There is little regular work for adults in Kosovo and no functioning social system. Many families are therefore forced to send their sons and daughters to the streets instead of to school. There they collect rubbish or go begging.

What means child labour?
Child labour is work for which children are too young, which is exploitative or dangerous, which damages physical or mental development, or which prevents children from attending school. Child labour is a violation of children's rights worldwide. Helping out around the house or legally employing young people does not fall under child labour.
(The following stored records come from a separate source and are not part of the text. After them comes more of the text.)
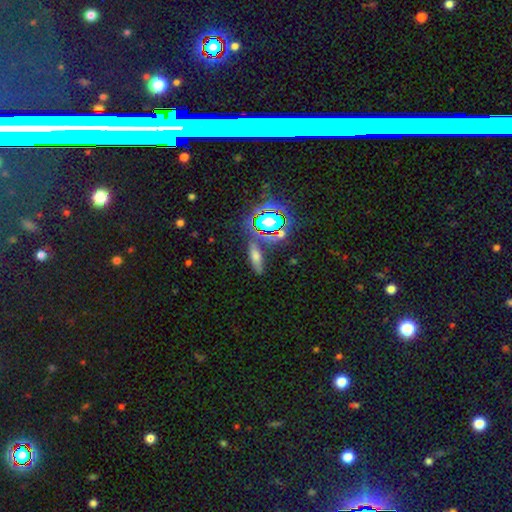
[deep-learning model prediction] A smooth galaxy with no disk features (52%) that is cigar-shaped (50%). Merging: none (76%).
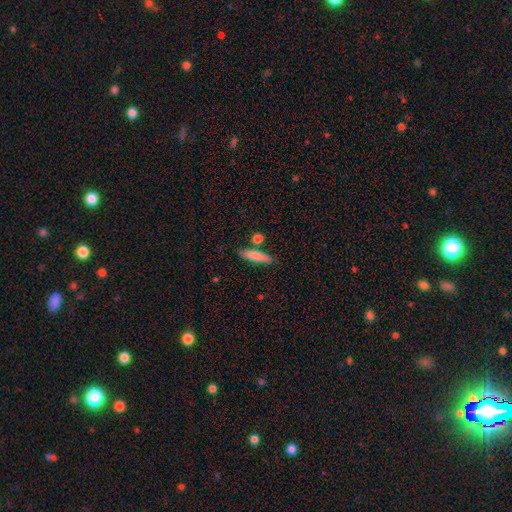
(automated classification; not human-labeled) This appears to be a smooth galaxy with no disk features (78%) that is cigar-shaped (73%). Merging: none (78%).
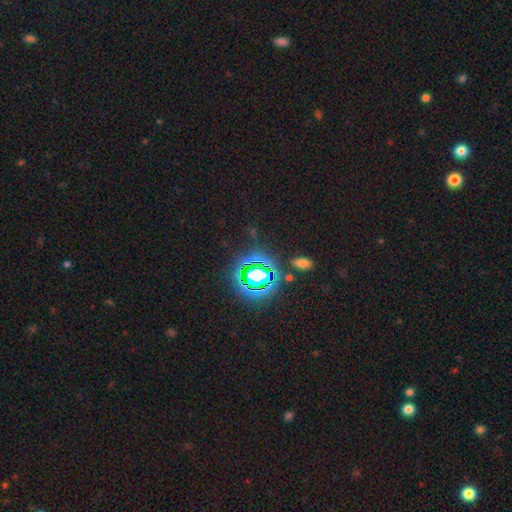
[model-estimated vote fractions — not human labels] Morphology: type=star or artifact (81%).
When begging is the only way out of hunger

Children romp across the concrete floor of a courtyard in Prizren, a city in southern Kosovo. Old plastic buckets and scraps of cloth serve as toys. A young woman kneels on the ground and washes dozens of jars and pots with a garden hose. Aferdita B. stands apart and watches the action. She has lived here with her husband Naser for about eight years. The two have nine sons and five daughters, some of whom have already had children of their own. A total of 24 people live in a barrack consisting of two rooms and a narrow corridor. The roof leaks "When it rains, water drips in," says Aferdita, who gets about 100 euros a month in pension from the state. But the rent for the dilapidated hut is more than twice as high.

Aferdita's husband cannot go to work, he is in poor health. She herself often does not feel well either. The family members try to find a job now and then, which is difficult, because in Kosovo about a quarter of the population is unemployed. The money available to the large family is hardly ever enough. For firewood, the boys have to go into town with their carts and collect wood waste. Not infrequently, the plates remain empty for two or three days. And then maybe a little bread. "Even the little ones sometimes go to bed without a meal. But at some point they need something because they grow," Aferdita says. So that she can buy food, she has to send the children to beg. Sometimes the children "earn" up to 100 euros a day. For many of them, schooling is pushed into the background.
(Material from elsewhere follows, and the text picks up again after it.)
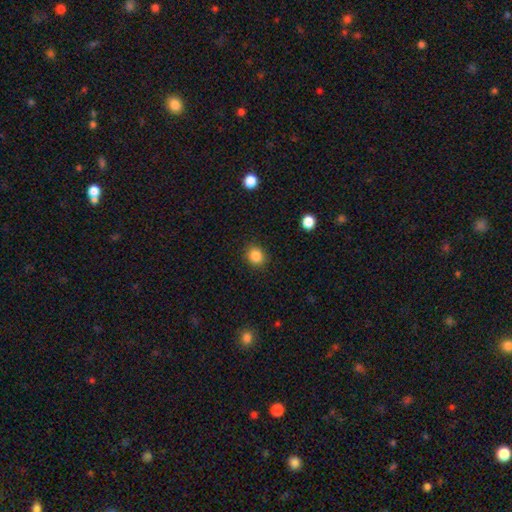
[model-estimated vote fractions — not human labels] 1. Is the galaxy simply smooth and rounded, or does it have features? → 86% smooth, 10% star or artifact, 4% featured or disk.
This is a vicious circle that must be broken out of. CONCORDIA is convinced that the cycle of poverty can only be stopped through education. In Kosovo, our day centre offers a kindergarten for early childhood education, learning and homework support for school children, music lessons with two choirs and an orchestra, as well as an education programme for young people. In addition, we are currently launching our mobile social work, in the course of which we distribute food packages to families in particularly poor circumstances.